» **What you need to do**: Once the line containing "Standard rate, Bd: 0.2 -> -0.1" is found, copy that line and all remaining lines of the records exactly, including the last one, and add nothing.

[Content revision data]
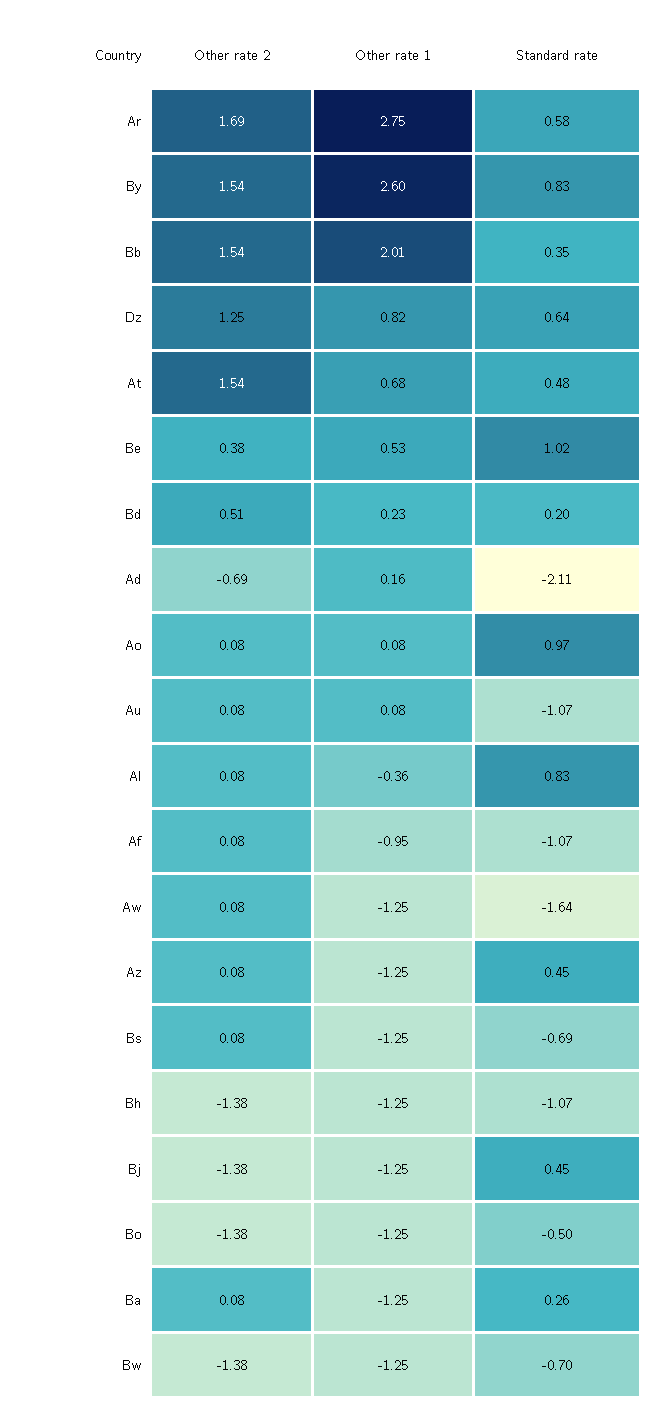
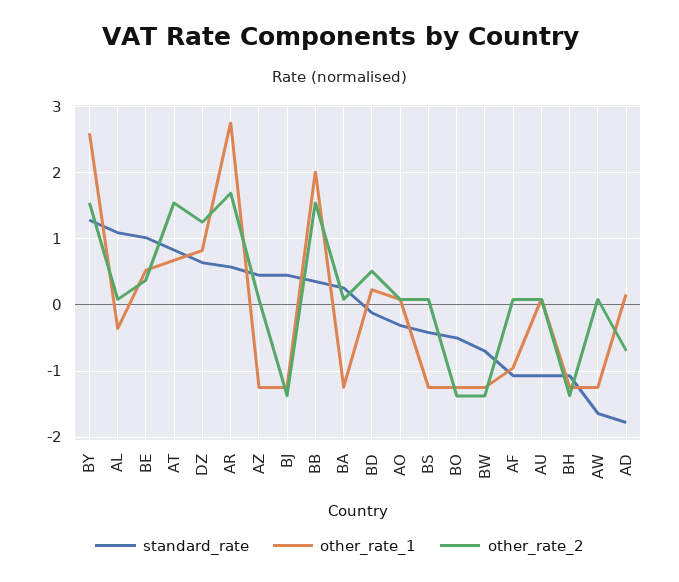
Standard rate, By: 0.83 -> 1.3
Standard rate, At: 0.48 -> 0.8
Standard rate, Bd: 0.2 -> -0.1
Standard rate, Ad: -2.11 -> -1.8
Standard rate, Ao: 0.97 -> -0.3
Standard rate, Al: 0.83 -> 1.1
Standard rate, Bs: -0.69 -> -0.4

» **Written reply**:
Standard rate, Bd: 0.2 -> -0.1
Standard rate, Ad: -2.11 -> -1.8
Standard rate, Ao: 0.97 -> -0.3
Standard rate, Al: 0.83 -> 1.1
Standard rate, Bs: -0.69 -> -0.4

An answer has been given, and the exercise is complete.